Ma a picchiare erano tutti, sostiene ancora il giudice, prendendosi gioco delle loro vittime, utilizzando anche lo spray al peperoncino senza alcuna ragione, solo per il sadico gusto di umiliarle. Le pestavano tutti insieme, trascinandole nelle stanze della Questura, picchiandole e umiliandole fino a negargli il bagno costringendole a rotolarsi nell'urina sul pavimento. In un caso due poliziotti sono accusati non solo di aver picchiato una persona sottoposta a fermo di identificazione, ma anche di averla costretta a urinare nella stanza fermati. Gli stessi l'hanno poi spinta in un angolo facendola cadere a terra e usandola "come uno straccio per pulire il pavimento".

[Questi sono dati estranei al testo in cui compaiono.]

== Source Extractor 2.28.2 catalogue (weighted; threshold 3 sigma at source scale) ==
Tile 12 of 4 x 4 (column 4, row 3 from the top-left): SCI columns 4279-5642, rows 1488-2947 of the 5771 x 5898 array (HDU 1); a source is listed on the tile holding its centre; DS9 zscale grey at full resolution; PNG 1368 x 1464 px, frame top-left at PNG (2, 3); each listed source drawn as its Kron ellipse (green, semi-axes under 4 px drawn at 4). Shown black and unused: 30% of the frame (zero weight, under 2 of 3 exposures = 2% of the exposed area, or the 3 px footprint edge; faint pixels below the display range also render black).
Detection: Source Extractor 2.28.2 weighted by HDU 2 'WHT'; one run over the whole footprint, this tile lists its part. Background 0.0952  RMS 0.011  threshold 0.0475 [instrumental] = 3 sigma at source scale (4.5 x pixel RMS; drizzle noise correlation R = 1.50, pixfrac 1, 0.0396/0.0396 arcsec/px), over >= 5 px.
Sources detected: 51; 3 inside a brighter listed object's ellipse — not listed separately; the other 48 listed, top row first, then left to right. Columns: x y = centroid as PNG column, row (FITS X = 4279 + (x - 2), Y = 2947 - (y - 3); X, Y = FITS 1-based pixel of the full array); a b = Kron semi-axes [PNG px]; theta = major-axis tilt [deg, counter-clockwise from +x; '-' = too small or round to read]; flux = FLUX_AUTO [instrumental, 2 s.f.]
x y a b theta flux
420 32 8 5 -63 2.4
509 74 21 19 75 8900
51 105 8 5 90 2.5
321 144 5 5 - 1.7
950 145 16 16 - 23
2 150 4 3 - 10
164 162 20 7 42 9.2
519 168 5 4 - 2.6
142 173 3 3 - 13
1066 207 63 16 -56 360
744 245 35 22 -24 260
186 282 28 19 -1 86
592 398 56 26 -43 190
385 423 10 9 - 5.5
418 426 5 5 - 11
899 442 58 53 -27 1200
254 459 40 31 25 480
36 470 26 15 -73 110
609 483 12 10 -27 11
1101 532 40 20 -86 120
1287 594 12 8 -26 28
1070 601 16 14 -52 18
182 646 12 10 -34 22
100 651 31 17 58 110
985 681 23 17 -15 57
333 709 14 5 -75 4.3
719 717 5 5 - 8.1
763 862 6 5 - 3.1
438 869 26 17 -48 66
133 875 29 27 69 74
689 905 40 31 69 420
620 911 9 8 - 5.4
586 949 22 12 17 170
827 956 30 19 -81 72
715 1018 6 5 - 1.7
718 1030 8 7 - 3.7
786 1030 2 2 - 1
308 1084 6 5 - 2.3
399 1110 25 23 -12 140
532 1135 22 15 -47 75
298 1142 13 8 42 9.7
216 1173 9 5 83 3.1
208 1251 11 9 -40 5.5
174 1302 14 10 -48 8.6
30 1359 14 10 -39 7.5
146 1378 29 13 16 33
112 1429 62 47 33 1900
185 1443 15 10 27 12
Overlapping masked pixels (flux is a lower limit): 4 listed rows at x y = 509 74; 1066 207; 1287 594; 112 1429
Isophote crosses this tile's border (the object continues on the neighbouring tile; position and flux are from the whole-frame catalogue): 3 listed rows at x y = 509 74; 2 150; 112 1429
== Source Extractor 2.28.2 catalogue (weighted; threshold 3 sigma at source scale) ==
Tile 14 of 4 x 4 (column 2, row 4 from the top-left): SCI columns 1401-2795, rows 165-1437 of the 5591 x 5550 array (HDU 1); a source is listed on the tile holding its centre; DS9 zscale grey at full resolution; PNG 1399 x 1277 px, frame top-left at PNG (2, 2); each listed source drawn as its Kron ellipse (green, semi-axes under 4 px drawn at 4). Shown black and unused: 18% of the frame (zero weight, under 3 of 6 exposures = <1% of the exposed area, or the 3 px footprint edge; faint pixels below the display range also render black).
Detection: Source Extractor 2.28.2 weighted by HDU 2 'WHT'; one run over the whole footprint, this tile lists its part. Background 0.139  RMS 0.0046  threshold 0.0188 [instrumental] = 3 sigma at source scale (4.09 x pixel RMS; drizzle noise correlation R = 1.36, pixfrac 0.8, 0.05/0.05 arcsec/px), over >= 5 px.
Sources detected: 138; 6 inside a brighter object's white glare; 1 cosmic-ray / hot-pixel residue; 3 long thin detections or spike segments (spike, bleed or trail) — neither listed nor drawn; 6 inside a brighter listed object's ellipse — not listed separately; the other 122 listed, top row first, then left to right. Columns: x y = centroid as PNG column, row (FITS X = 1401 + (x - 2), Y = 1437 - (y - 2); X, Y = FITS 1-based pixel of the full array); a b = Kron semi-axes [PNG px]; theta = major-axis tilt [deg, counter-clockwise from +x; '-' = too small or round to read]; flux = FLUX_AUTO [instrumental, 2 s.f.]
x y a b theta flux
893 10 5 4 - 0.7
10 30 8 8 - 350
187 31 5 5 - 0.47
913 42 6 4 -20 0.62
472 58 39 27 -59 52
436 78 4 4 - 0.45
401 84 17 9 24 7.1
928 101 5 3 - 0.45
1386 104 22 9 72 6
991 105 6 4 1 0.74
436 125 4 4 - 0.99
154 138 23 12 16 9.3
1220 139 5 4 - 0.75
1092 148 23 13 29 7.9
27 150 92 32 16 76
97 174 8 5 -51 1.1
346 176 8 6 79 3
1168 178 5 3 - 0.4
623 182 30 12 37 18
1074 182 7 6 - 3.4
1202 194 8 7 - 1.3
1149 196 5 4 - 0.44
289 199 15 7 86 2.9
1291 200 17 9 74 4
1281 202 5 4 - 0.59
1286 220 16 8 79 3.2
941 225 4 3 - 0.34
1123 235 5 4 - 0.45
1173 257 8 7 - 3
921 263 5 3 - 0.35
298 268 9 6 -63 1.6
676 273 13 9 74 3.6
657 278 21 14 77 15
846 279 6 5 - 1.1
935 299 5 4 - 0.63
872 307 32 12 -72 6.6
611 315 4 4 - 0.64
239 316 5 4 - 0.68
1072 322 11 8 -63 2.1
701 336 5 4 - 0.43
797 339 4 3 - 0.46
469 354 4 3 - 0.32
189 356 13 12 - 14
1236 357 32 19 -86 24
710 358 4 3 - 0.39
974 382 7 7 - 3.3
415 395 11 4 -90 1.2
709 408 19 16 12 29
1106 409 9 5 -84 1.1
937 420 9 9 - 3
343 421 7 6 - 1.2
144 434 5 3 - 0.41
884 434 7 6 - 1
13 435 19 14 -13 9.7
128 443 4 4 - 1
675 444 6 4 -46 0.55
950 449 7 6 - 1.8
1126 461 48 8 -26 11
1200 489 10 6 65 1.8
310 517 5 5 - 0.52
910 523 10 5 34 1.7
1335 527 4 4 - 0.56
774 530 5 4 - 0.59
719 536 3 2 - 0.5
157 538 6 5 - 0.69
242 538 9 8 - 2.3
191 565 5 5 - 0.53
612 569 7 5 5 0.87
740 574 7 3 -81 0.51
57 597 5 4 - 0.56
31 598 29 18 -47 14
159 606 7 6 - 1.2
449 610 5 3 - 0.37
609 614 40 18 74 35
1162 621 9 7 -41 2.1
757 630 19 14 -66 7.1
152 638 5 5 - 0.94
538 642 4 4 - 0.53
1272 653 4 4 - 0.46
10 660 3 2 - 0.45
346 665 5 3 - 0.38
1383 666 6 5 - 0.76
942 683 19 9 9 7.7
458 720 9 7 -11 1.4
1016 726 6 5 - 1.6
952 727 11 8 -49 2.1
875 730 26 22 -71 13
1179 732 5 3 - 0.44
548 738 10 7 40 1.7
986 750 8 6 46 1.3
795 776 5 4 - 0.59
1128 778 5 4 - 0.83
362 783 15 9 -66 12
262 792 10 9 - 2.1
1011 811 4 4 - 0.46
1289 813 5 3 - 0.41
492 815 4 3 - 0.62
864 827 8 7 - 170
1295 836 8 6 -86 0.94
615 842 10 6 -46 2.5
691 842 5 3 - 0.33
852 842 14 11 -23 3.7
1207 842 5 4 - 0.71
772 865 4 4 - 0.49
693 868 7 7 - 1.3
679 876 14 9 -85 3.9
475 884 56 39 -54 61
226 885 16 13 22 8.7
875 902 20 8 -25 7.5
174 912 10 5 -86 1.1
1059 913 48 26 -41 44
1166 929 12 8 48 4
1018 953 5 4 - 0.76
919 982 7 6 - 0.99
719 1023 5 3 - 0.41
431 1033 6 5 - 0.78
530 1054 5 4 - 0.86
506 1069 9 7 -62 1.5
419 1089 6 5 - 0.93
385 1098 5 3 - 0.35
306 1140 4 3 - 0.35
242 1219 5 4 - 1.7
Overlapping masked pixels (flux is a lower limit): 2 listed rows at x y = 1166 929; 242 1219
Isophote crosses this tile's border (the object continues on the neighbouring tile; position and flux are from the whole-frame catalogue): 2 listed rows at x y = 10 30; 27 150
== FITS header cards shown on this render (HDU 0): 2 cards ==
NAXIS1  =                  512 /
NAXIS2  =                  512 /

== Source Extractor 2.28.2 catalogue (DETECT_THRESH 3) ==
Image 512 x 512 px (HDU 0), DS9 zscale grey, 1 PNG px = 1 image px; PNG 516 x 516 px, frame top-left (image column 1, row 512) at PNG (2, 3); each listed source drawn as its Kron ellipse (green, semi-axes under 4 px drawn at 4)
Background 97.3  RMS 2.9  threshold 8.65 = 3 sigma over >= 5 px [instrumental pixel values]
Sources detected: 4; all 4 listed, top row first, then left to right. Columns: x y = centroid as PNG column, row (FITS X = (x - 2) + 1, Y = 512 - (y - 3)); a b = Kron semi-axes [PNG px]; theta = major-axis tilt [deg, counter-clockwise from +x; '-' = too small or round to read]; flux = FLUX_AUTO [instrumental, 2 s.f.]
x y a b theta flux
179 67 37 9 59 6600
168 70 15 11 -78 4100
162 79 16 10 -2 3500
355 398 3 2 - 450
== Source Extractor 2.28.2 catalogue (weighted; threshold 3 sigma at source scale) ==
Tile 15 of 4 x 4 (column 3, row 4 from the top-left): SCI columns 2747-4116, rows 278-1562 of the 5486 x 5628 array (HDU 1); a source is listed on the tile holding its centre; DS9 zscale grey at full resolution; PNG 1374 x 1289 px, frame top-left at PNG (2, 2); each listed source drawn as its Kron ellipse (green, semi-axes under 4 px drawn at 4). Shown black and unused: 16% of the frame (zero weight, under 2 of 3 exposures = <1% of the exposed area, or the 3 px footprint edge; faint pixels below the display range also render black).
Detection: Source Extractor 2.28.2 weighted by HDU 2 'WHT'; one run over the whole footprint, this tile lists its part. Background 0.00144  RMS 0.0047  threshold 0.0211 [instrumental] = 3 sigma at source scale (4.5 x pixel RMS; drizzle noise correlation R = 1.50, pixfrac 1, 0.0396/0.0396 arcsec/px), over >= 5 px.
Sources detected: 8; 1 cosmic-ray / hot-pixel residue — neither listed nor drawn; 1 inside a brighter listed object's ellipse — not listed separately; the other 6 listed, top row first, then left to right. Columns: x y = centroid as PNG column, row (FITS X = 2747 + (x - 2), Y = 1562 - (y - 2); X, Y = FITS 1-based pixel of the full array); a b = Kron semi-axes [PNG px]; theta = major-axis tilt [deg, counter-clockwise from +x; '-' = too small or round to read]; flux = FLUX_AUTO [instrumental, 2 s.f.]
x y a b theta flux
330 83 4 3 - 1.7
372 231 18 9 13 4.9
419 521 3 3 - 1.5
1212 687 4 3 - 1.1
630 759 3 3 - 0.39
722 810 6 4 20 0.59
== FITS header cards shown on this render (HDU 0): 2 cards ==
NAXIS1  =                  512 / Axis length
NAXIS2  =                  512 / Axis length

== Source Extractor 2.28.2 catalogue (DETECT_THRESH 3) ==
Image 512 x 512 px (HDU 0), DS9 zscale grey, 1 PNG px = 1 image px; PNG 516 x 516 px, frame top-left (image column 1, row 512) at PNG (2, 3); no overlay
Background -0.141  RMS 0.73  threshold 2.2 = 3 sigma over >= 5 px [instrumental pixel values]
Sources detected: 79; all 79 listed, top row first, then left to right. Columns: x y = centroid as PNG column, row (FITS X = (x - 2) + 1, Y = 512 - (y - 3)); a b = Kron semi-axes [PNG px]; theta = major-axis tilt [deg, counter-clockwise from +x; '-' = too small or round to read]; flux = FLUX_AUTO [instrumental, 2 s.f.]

"Com'è che Roberto non l'ha ammazzato", chiede un'agente intercettata ai colleghi. "Sì che l'ammazza", la risposta. "Lo buttiamo là alla casa abbandonata, prende una scarpata nei cogl..ni". "Stai zitto, altrimenti entro dentro e vedi cosa ti faccio", una delle altre minacce nei confronti delle vittime. "Da tali dialoghi si desume in maniera inequivocabile la consuetudine nell'utilizzo ingiustificato di violenza fisica", conclude il gip chiedendo la misura cautelare nei confronti di chi commetteva reati "piuttosto che prevenirli".